JUSTISIAKalimantanTerkini

Tim Gabungan Berjibaku Jinakkan Api, Kebakaran Lahan di Desa Manter Capai 3 Hektare

Personel Polsek Sungai Tebelian bersama Regu Pemadam Manggala Agni bergerak cepat memadamkan api./Foto: Heriyanto

TIMUR TIMES, Kalbar – Kebakaran lahan terjadi di wilayah Kabupaten Sintang, Provinsi Kalimantan Barat (Kalbar). Kali ini, kobaran api melanda lahan perkebunan di Dusun Simpang Manter, Desa Manter, Kecamatan Sungai Tebelian, Rabu (5/8/2026) sekitar pukul 16.30 WIB.

Peristiwa tersebut menghanguskan lahan dengan luas kurang lebih tiga hektare. Berdasarkan informasi yang dihimpun di lapangan, kebakaran pertama kali diketahui setelah seorang warga melihat kepulan asap tebal sekitar pukul 13.00 WIB. Informasi tersebut kemudian disampaikan kepada Antonius Toni yang segera menuju lokasi untuk memastikan kondisi di lapangan.

Sesampainya di lokasi, Antonius Toni mendapati api telah membesar dan membakar area perkebunan. Menyadari potensi meluasnya kebakaran akibat cuaca yang panas, ia segera melaporkan kejadian tersebut kepada Kepala Desa dan Sekretaris Desa Manter, sekaligus menghubungi Polsek Sungai Tebelian serta tim pemadam kebakaran Manggala Agni guna meminta bantuan penanganan.

Menindaklanjuti laporan tersebut, personel Polsek Sungai Tebelian bersama Regu Pemadam Manggala Agni langsung bergerak ke lokasi untuk melakukan upaya pemadaman. Dalam proses penanganan, satu unit mobil pemadam jenis pick up milik Manggala Agni dikerahkan guna membantu menjinakkan kobaran api agar tidak meluas ke lahan di sekitarnya.
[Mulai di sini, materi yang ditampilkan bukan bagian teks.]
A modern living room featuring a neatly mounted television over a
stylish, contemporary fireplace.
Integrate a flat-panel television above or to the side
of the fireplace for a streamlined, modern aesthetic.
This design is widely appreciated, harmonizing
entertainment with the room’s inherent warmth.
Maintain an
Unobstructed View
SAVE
Kapolres Sintang AKBP Budi Hartono Sutrisno, S.H., S.I.K., M.Si., melalui Kapolsek Sungai Tebelian IPDA Aprianus Sabari Tampe, S.H., mengatakan secara terpisah bahwa pihak kepolisian segera merespons laporan masyarakat dengan mendatangi lokasi dan berkolaborasi bersama tim pemadam untuk melakukan penanganan kebakaran.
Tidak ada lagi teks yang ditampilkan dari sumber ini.